Exercise brief = Return exactly the lines that run from the one with "Рузвельт. За тих часів вона стала од" to the last line of the entries below, both included, and nothing else.

Data shown =
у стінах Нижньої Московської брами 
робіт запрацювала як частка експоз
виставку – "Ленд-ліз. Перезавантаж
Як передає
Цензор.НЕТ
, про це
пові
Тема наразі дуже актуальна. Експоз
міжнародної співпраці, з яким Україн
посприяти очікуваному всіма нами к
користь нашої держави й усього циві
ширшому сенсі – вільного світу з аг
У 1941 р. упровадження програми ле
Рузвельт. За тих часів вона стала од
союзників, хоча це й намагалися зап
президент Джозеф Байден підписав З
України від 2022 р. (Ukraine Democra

Answer to the problem =
Рузвельт. За тих часів вона стала од
союзників, хоча це й намагалися зап
президент Джозеф Байден підписав З
України від 2022 р. (Ukraine Democra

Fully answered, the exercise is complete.